How Fiber Optics Work
Fiber optics or optical fibers are made of pure glass which has about the diameter of a human hair. They are bundled into optical cables which can transmit light signals and can contain hundreds up to thousands of fibers. The bundles are wrapped in an outer covering or jacket.
Single-Mode or Unimode Fibers (SMF)
- small core that transmits a single ray of infrared laser light
- Fiber Optics Equipment is more expensive than multi-mode
- Better at retaining the fidelity and accuracy of each light pulse over long distances
- Preferred method in scientific research such as medical or mechanical imaging
- larger core transmitting infrared light generated by LED’s
- Lower-cost than the more expensive laser resources and equipment required for SMF
- Traditionally used for short distance communication such as within a building or campus
- core can be 100 times larger than glass fiber and connectors as well as installation are less expensive than glass fiber
- Traditionally used for low-speed, short-distance (<= 100m) networks
Fiber Optics Basics
In optical fiber or fiber optic cable the light travels through the core by constantly bouncing along the cladding which is like a mirror-lined wall.
We all know that light travels in a straight line, so when you shine a flashlight beam down the hall it won’t illuminate what is around the corner. You could however place a mirror at the end of the hallway so the light beam would bounce of and reflect around the corner.
You might repeat this process by placing multiple mirrors at various corners and the light beam would just propagate. This is exactly what the cladding does in optical fiber.

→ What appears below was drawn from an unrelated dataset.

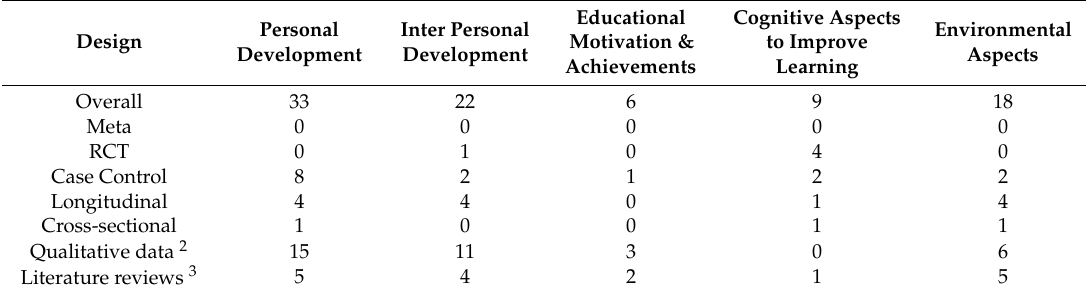
Table 6. Design of studies within educational impacts 1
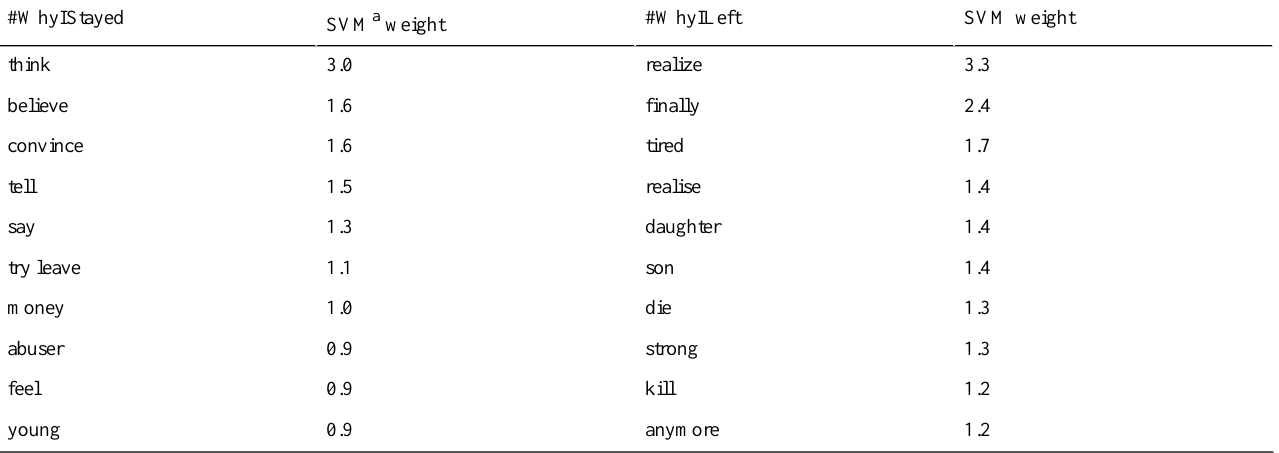
Table 6. Top 10 features, with their linear support vector machine weights using ngrams and retweet counts as features, and informal register replacement during preprocessing. Except for try leave , the top features were all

Just as electrical signals though there is some degradation in light signal the further it travels. This is mostly because of impurities in the glass and the wavelength of the transmitted light. To compensate for this signal loss or degradation an optical regenerator is often spliced along the cable to boost the signal.
By using a special coating on a portion of optical fibers (Doping) the light that hits the doped coating is pumped with a laser beam that amplifies the signal.
Very-high-bit-rate Digital Subscriber (VDSL) uses fiber-optics to deliver Internet access to your home or business.
This can be achieved through Fiber to the Node (FTTN) or Local Exchange, Fiber to the Cabinet or Curb (FTTC), Fiber to the Building (FTTB) or for maximum speed Fiber to the home (FTTH).
In the case of FTTC the fiber runs all the way from the local telephony exchange to the street cabinet containing a DSLAM. From there on the signal is carried on to your house over metallic or copper wiring.
Suffice to say that the shorter the copper wire length, the higher the signal throughput. That is why FTTH is the fastest connection as there is no copper wire involved.
As mentioned before, FTTN means the fiber is terminated at the local Exchange while FTTC extends the fiber connection to a cabinet – containing a DSLAM – closer to your home or business before sending the signal over a copper wire.